Making the object-gaze visible and avertable paves the way for catharsis in the tragic universe depicted by Hardy. The tragic characters – Boldwood, Tess, or Eustacia in The Return of the Native – all fail to look awry and so are confronted with the object, the "madder stain" which "[m]ore precisely, to use strictly Lacanian terms, ... is the gaze of the Other as identified with the subject's eye" (115). The eye of the onlooker meets and is transpierced by the frontal rays of the object-gaze.

Other characters, like Gabriel Oak and Bathsheba, experience catharsis as the madder stain comes to be erased from the narrative: in Far From the Madding Crowd, the red blot left on Boldwood's retina by the anonymous Valentine card he received is extracted from the visual field at the moment his character disappears from the scene of the novel. "In the light of Lacanian psychoanalysis, what appears clearly now is that the cleansing effect of catharsis in Hardy's novels consists in erasing the madder stain, that is to say in extracting the object-gaze from the field of the visible" (109).

Alec d'Urberville, confronted unexpectedly in the red glow of the fire, scares Tess with his grotesqueness.

When not extracted from the visual field, the madder stain that marks the place from where the object-gaze looks at the subject "catches the eye with an irresistible power, and makes us hear the sound of silence" (140), in the very same way as we hear a silent cry when contemplating Munch's Scream.

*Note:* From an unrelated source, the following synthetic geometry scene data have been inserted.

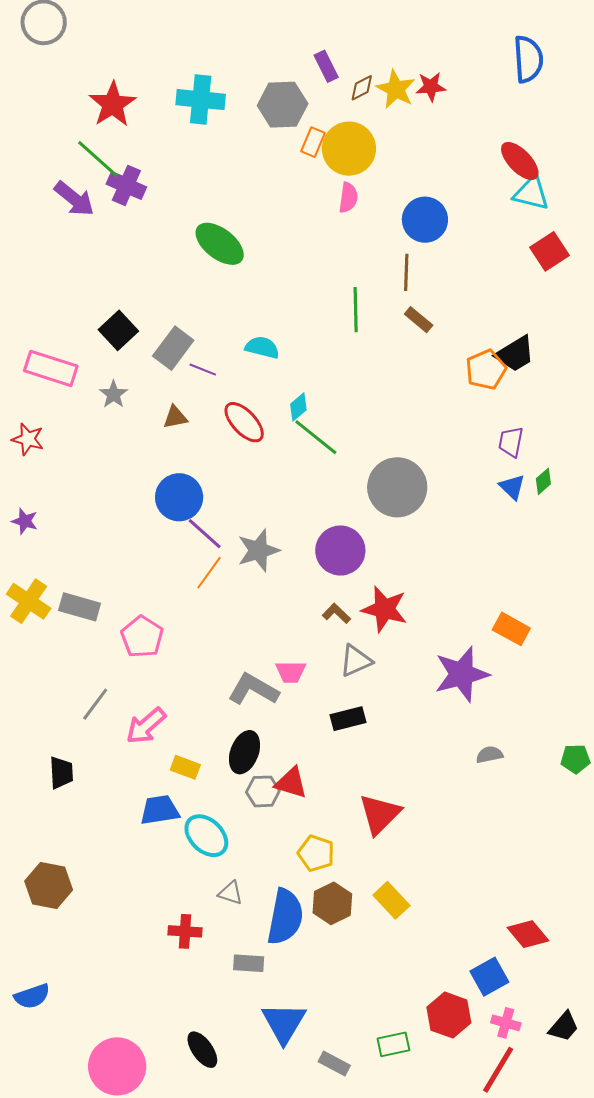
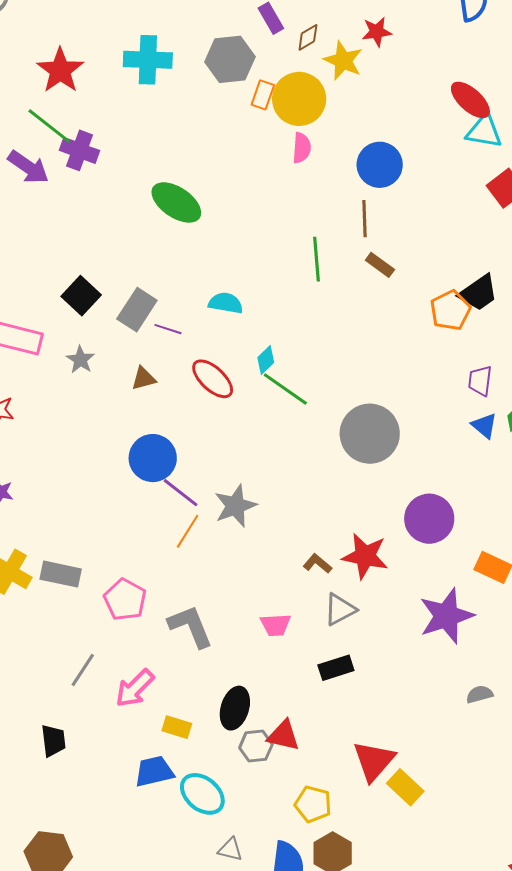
yellow star: (396, 89) -> (343, 61), moved
purple circle: (340, 551) -> (429, 519), moved
gray L-shape: (253, 689) -> (191, 626), moved, turned 42
yellow rectangle: (391, 900) -> (405, 787), moved

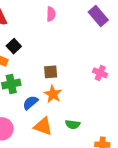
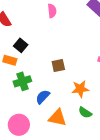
orange star: (53, 94) -> (80, 89), moved, turned -30
green semicircle: (73, 124) -> (85, 113), turned 32

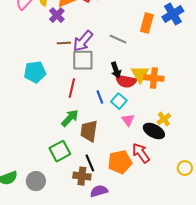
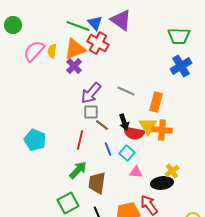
purple cross: (57, 15) -> (74, 66), moved
orange rectangle: (147, 23) -> (156, 102), moved
brown line: (64, 43) -> (102, 125), moved, turned 40
gray square: (83, 60) -> (91, 112), size x0.7
cyan pentagon: (35, 72) -> (35, 140), moved, turned 30
pink triangle: (128, 120) -> (136, 172), turned -48
black ellipse: (154, 131) -> (162, 183), turned -35

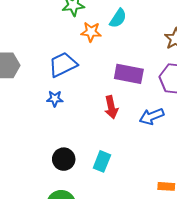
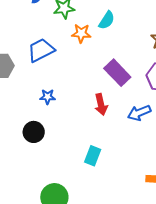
blue trapezoid: (63, 65) -> (41, 50), moved
purple rectangle: (129, 74) -> (117, 73), turned 36
black circle: (64, 159) -> (34, 132), moved

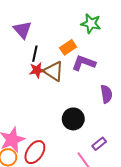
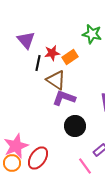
purple L-shape: (84, 63) -> (64, 98), moved
red star: (37, 70) -> (52, 53), moved

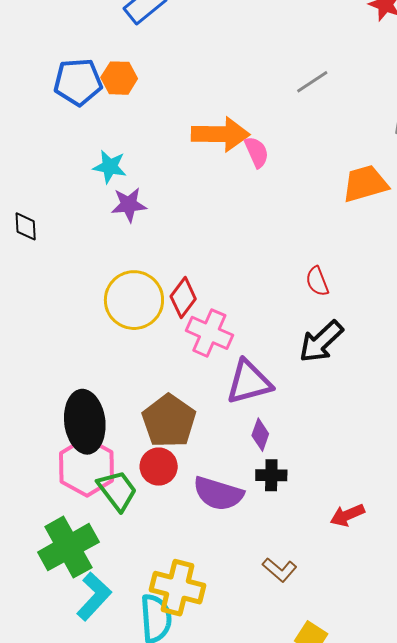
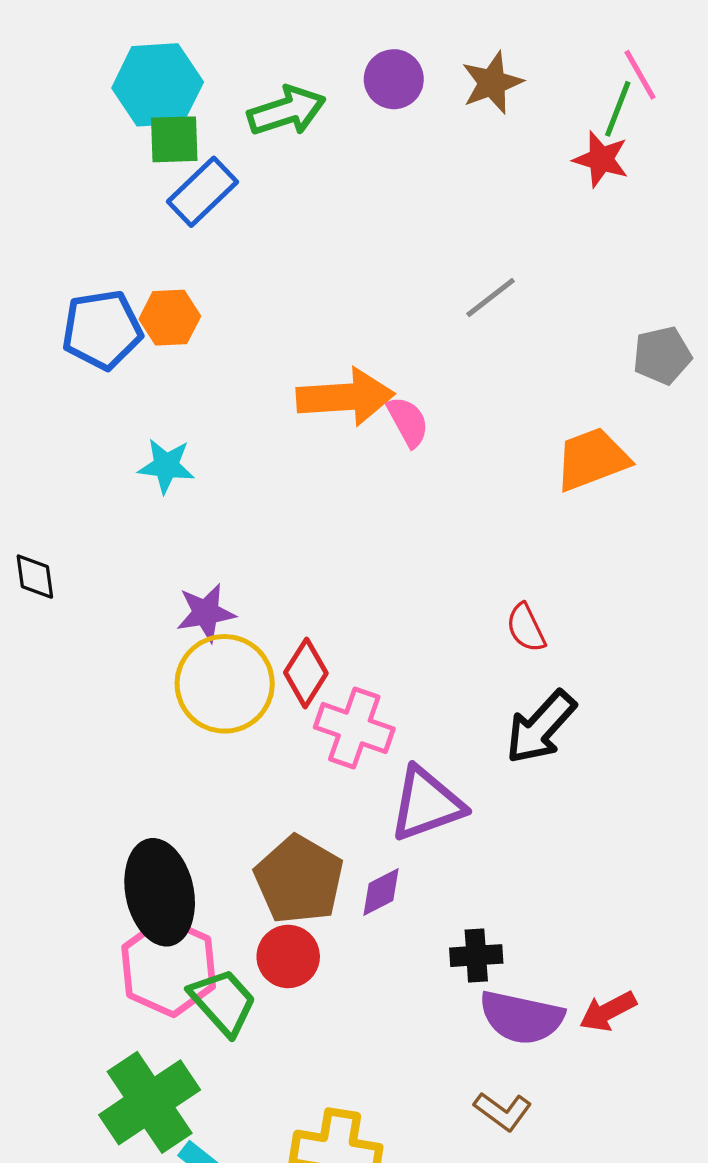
purple star: (129, 205) -> (206, 613), moved
purple diamond: (260, 435) -> (381, 892), moved, turned 48
purple semicircle: (218, 494) -> (521, 1017), moved

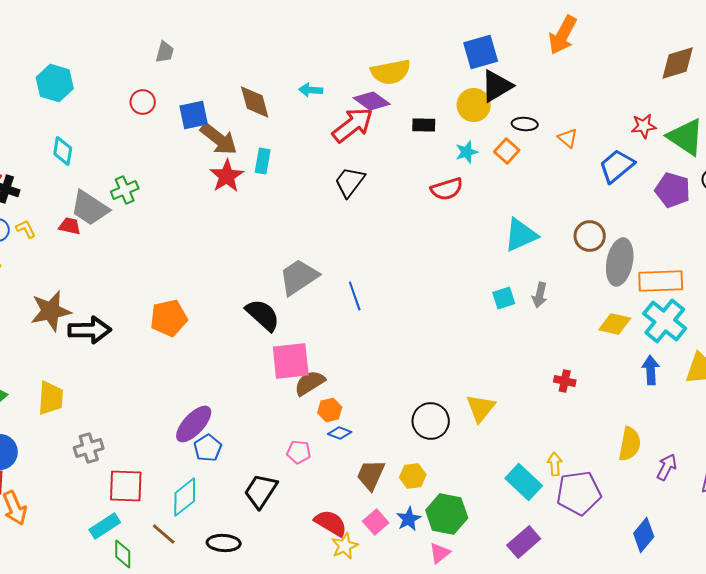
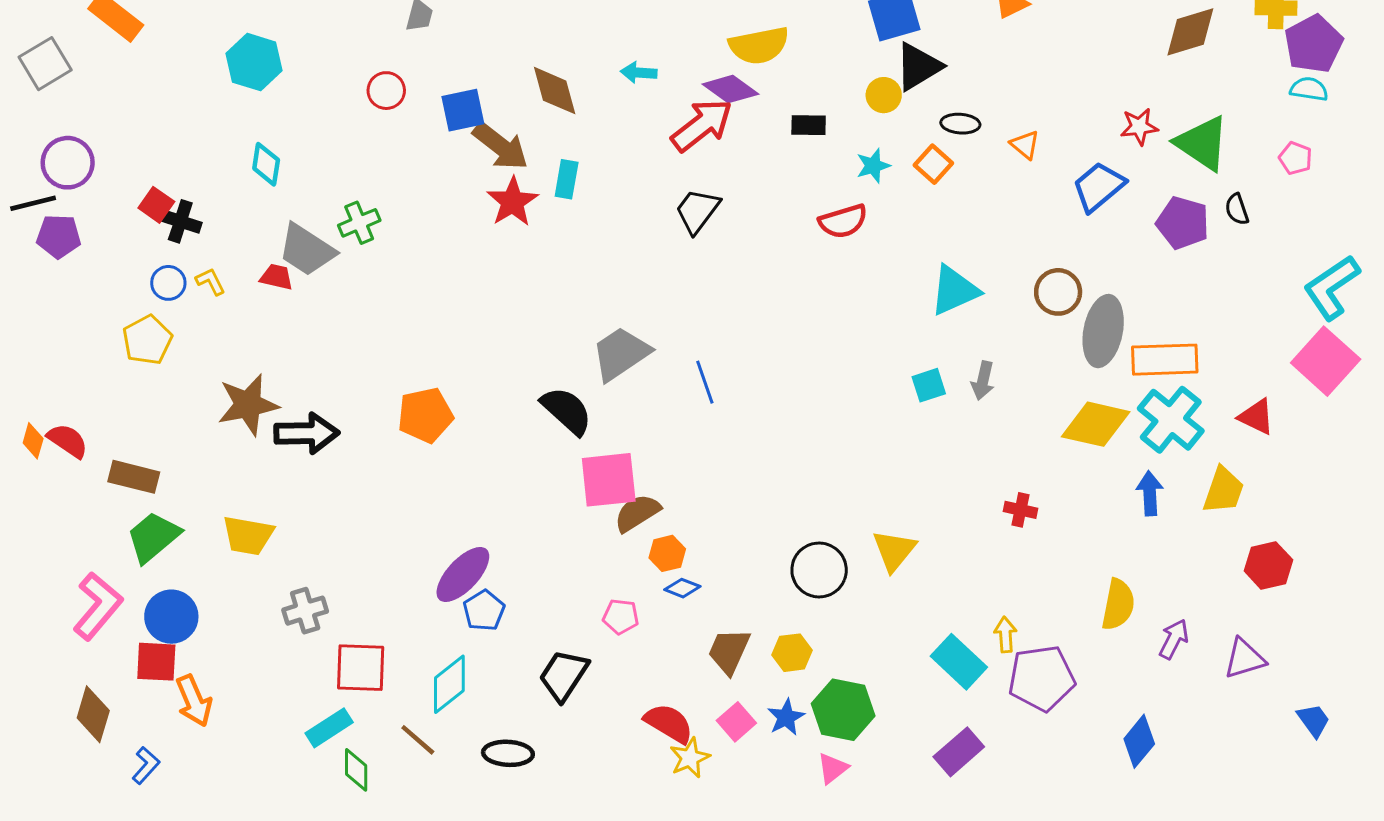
yellow circle: (474, 105) -> (884, 95), size x0.7
yellow diamond: (615, 324) -> (1096, 424), size x1.4
yellow trapezoid: (51, 398) -> (248, 535), turned 96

The red blot on the ceiling that signals Alec's murder by Tess "speaks instead of her" (139) and becomes her voice. The madder stain is like the novel itself, for "a literary text is first of all a voice that makes you hear the silence" (143).

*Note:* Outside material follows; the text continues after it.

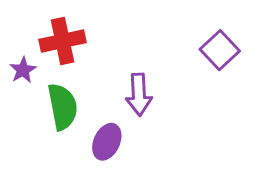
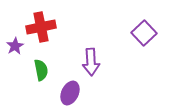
green semicircle: (63, 107) -> (41, 70), size x0.7

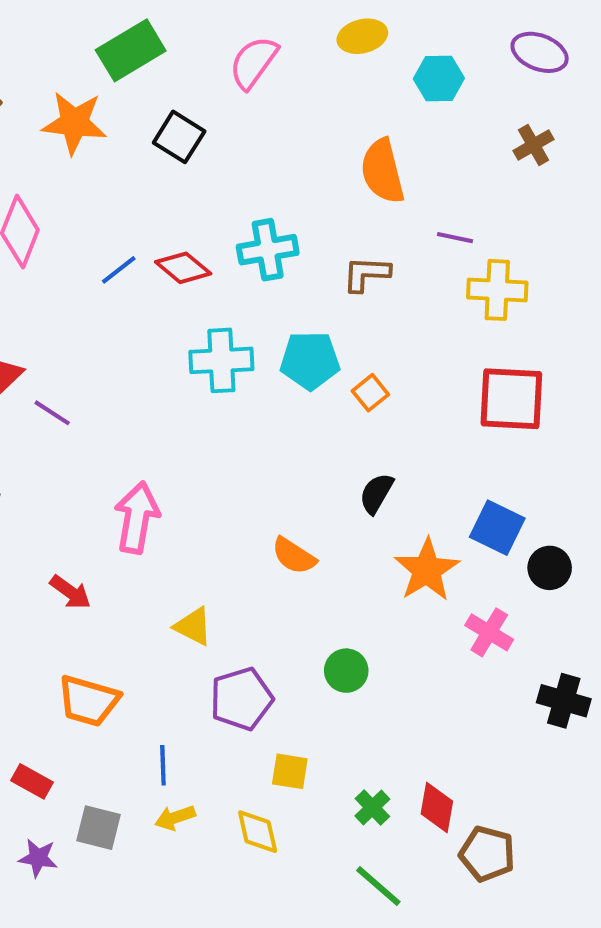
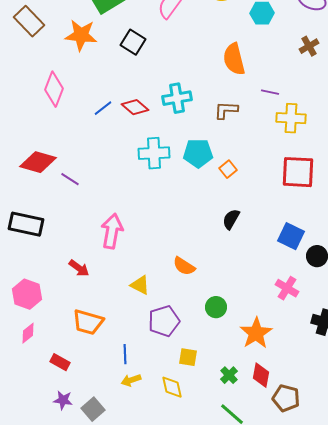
orange semicircle: (294, 556) -> (184, 266), moved
orange star: (427, 570) -> (256, 333), moved
gray square: (99, 828) -> (93, 409), moved, turned 35

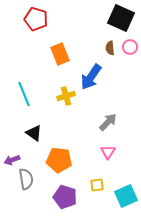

This is the point where the poetic quality of the author's voice can be felt. What Annie Ramel rightly calls "Hardy's poetic prose" (158) allows the textual voice to depict beauty while revealing the unfathomable and terrifying Real. It is through the use of the sublime that the text becomes "a veil that both prohibits and shows the horror" (161), just as the swamp in Far From the Madding Crowd is "a noisome yet magnificent silvery veil, full of light from the sun, yet semi-opaque" (Far From the Madding Crowd, 232-33)).

This detailed study of some of Hardy's famous texts, therefore, sheds light on the author's deep and subtle rendering of the complexity of life, the human mind, and interpersonal relationships. It also reminds us of how modern Hardy was, not only as a twentieth-century poet, but also as a Victorian writer who allowed himself to ponder questions that were to fuel the works of later writers, painters and other artists.

Bibliography

[Book under review] Ramel, Annie. The Madder Stain: A Psychoanalytic Reading of Thomas Hardy. Contemporary Psychoanalytic Studies, Volume 21. Leiden: Brill, 2015. Paperback. 182 pp. ISBN 978-9004293403. 55€.

Hardy, Thomas. Far From the Madding Crowd. 1874. Ed. R. C. Schweik. New York & London: W.W. Norton, 1986.

_____. Tess of the D'Urbervilles. 1891. Oxford: Oxford University Press, 1998.

Lacan, Jacques. The Seminars of Jacques Lacan, Book VII: "The Ethics of Psychoanalysis." 1986. Trans. D. Porter. Abingdon: Routledge, 2008.

Žižek, Slavoj. Looking Awry: An Introduction to Jacques Lacan Through Popular Culture. Cambridge, Mass.: MIT Press, 1992.